◆ Tujuan Latihan:
Salin seluruh ulasan buku Reruntuhan Musim Dingin di bawah ini tanpa mengubah satu karakter pun.

◆ Teks Halaman:
::::

[Review] Reruntuhan Musim Dingin by Sungging Raga – Kisah cinta dalam balutan sastra

“Tidak mungkin seseorang tega meninggalkan kekasihnya di tempat ini tanpa harapan, tanpa kepastian.”


Judul: Reruntuhan Musim Dingin
Pengarang: Sungging Raga
Penerbit: Diva Press
Terbit: Januari, 2016
Tebal buku: 204 halaman
Format: Paperback
Genre: Romance
ISBN: 978-602-391-079-3

Buku ini sampai di rumahku di Jumat pagi. Pak pos yang baik hatinya dan ramah harus repot memutar karena aku memintanya mengantar paket tersebut lewat pintu samping rumah. Pintu depan jarang dibuka, jadinya agak susah, hehe. Paketnya terbungkus rapi meski alamatnya agak keliru sedikit. Di sana tertulis Jalan Amangkurat No. 19. Seharusnya itu bukan nomor jalan, melainkan nomor rumah, hehe. Tapi, akhirnya paketnya sampai juga. Bukunya masih bersegel ketika kubuka. Terimakasih buat panitia (?) Blog tour dan Giveaway Reruntuhan Musim Dingin, aku berkesempatan dapat buntelannya. Yee… :D

Putih. Warna itu mendominasi sampul kumpulan cerpen (kumcer) ini. Begitupula dengan warna bookmark bonus dari buku ini. Bicara soal kumcer, ini kumcer keempat yang telah kubaca dan koleksi. Salah satu kumcer yang kupunya itu adalah Kisah-kisah Tengah Malam, seri klasik kepunyaan Edgar Allan Poe. Pastinya jauh berbeda dengan kumcer yang barusan kubaca ini. Bukan, bukan hanya beda warna covernya, tema yang diangkat juga nuansa yang ditampilkan berbeda. Namun balik ke cover buku ini, bisa kurelasikan dengan judulnya sehingga mengambil warna putih dan ada gambar salju yang menumpuk. Hanya saja aku penasaran mengapa keranjang itu berisi permen? Mengapa keranjangnya bukan berisi bunga atau buah? Hayo, apa kalian penasaran juga. Yuk lanjut menyimak, hehe. :D

Di bagian awal buku, kita tidak langsung disuguhi oleh sebuah cerita. Ada beberapa kata pengantar yang juga kubaca sebelum masuk ke cerpen pertama. Dari pengantar tersebut menguar aroma sastra. Apa yang bisa kukatakan tentang sastra? Ketika membaca atau mendengar kata itu, benakku terhubung kepada sejumlah nama-nama. Hamka, Marah Rusli, Seno Gumira, Djenar Maesa Ayu, aku mengelompokkan karya mereka ke dalam sastra. Aku pun teringat satu majalah bernama Horizon yang banyak berisi kumpulan puisi. Semua ingatan ini terbungkus dalam rak-rak kayu, dan bau khas ruang perpustakaan. Aku melihat dan membaca mereka dulu di jaman sekolah. Namun tidak akhir-akhir ini. Saat ini aku lebih sering membaca novel terjemahan.

::::

◆ Cuplikan Daftar:
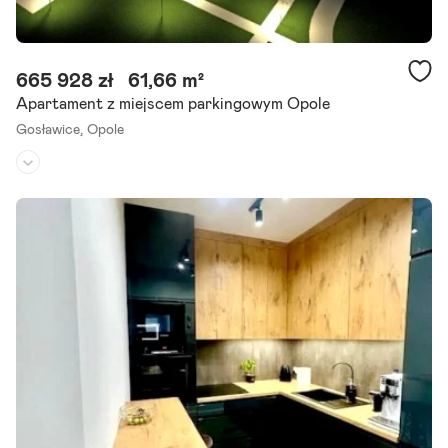
665 928 zł
61,66 m²
Apartament z miejscem parkingowym Opole
Gosławice,
Opole
Piętro:
2
/
3
Liczba pokoi:
3
Rok budowy:
2025
Szanowni Państwo! Z ogromną przyjemnością prezentujemy Państ
wu nową inwestycję deweloperską w Opolu, która powstaje w dzieln
icy Gosławice w otoczeniu urokliwych miejsc rekreacji.
Szczegóły ogłoszenia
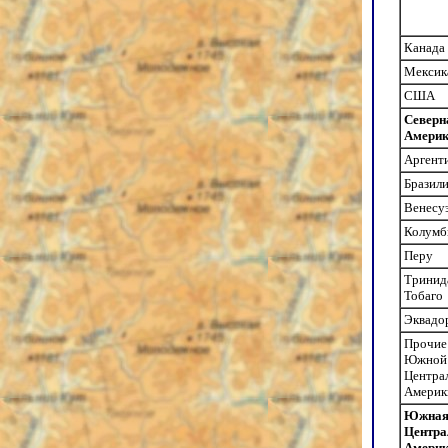
Канада
Мексик
США
Северн
Амери
Аргент
Бразил
Венесу
Колумб
Перу
Тринид
Тобаго
Эквадо
Прочие
Южной
Центра
Америк
Южная
Центра
Амери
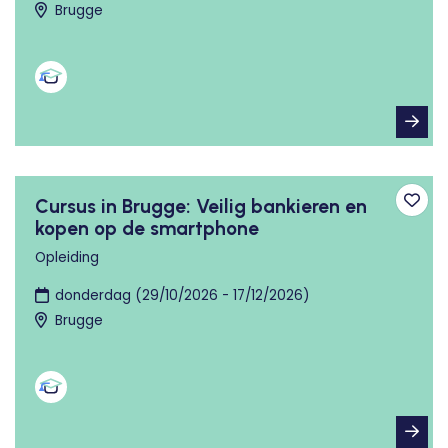
Brugge
Cursus in Brugge: Veilig bankieren en
Toev
kopen op de smartphone
Opleiding
donderdag (29/10/2026 - 17/12/2026)
Brugge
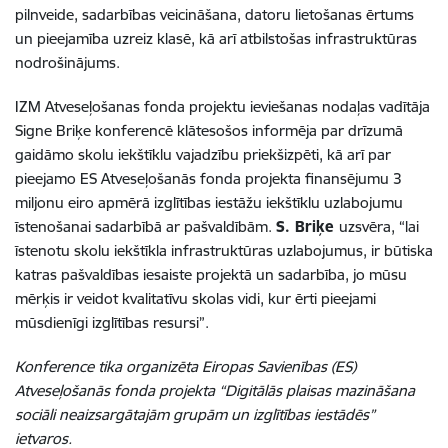
pilnveide, sadarbības veicināšana, datoru lietošanas ērtums
un pieejamība uzreiz klasē, kā arī atbilstošas infrastruktūras
nodrošinājums.
IZM
Atveseļošanas fonda projektu ieviešanas nodaļas vadītāja
Signe Briķe konferencē klātesošos informēja par drīzumā
gaidāmo skolu iekštīklu vajadzību priekšizpēti, kā arī par
pieejamo ES Atveseļošanās fonda projekta finansējumu 3
miljonu eiro apmērā izglītības iestāžu iekštīklu uzlabojumu
īstenošanai sadarbībā ar pašvaldībām.
S. Briķe
uzsvēra, “lai
īstenotu skolu iekštīkla infrastruktūras uzlabojumus, ir būtiska
katras pašvaldības iesaiste projektā un sadarbība, jo mūsu
mērķis ir veidot kvalitatīvu skolas vidi, kur ērti pieejami
mūsdienīgi izglītības resursi”.
Konference tika organizēta Eiropas Savienības (ES)
Atveseļošanās fonda projekta “Digitālās plaisas mazināšana
sociāli neaizsargātajām grupām un izglītības iestādēs”
ietvaros.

::::

◆ Hasil yang Diharapkan:
[Review] Reruntuhan Musim Dingin by Sungging Raga – Kisah cinta dalam balutan sastra

“Tidak mungkin seseorang tega meninggalkan kekasihnya di tempat ini tanpa harapan, tanpa kepastian.”


Judul: Reruntuhan Musim Dingin
Pengarang: Sungging Raga
Penerbit: Diva Press
Terbit: Januari, 2016
Tebal buku: 204 halaman
Format: Paperback
Genre: Romance
ISBN: 978-602-391-079-3

Buku ini sampai di rumahku di Jumat pagi. Pak pos yang baik hatinya dan ramah harus repot memutar karena aku memintanya mengantar paket tersebut lewat pintu samping rumah. Pintu depan jarang dibuka, jadinya agak susah, hehe. Paketnya terbungkus rapi meski alamatnya agak keliru sedikit. Di sana tertulis Jalan Amangkurat No. 19. Seharusnya itu bukan nomor jalan, melainkan nomor rumah, hehe. Tapi, akhirnya paketnya sampai juga. Bukunya masih bersegel ketika kubuka. Terimakasih buat panitia (?) Blog tour dan Giveaway Reruntuhan Musim Dingin, aku berkesempatan dapat buntelannya. Yee… :D

Putih. Warna itu mendominasi sampul kumpulan cerpen (kumcer) ini. Begitupula dengan warna bookmark bonus dari buku ini. Bicara soal kumcer, ini kumcer keempat yang telah kubaca dan koleksi. Salah satu kumcer yang kupunya itu adalah Kisah-kisah Tengah Malam, seri klasik kepunyaan Edgar Allan Poe. Pastinya jauh berbeda dengan kumcer yang barusan kubaca ini. Bukan, bukan hanya beda warna covernya, tema yang diangkat juga nuansa yang ditampilkan berbeda. Namun balik ke cover buku ini, bisa kurelasikan dengan judulnya sehingga mengambil warna putih dan ada gambar salju yang menumpuk. Hanya saja aku penasaran mengapa keranjang itu berisi permen? Mengapa keranjangnya bukan berisi bunga atau buah? Hayo, apa kalian penasaran juga. Yuk lanjut menyimak, hehe. :D

Di bagian awal buku, kita tidak langsung disuguhi oleh sebuah cerita. Ada beberapa kata pengantar yang juga kubaca sebelum masuk ke cerpen pertama. Dari pengantar tersebut menguar aroma sastra. Apa yang bisa kukatakan tentang sastra? Ketika membaca atau mendengar kata itu, benakku terhubung kepada sejumlah nama-nama. Hamka, Marah Rusli, Seno Gumira, Djenar Maesa Ayu, aku mengelompokkan karya mereka ke dalam sastra. Aku pun teringat satu majalah bernama Horizon yang banyak berisi kumpulan puisi. Semua ingatan ini terbungkus dalam rak-rak kayu, dan bau khas ruang perpustakaan. Aku melihat dan membaca mereka dulu di jaman sekolah. Namun tidak akhir-akhir ini. Saat ini aku lebih sering membaca novel terjemahan.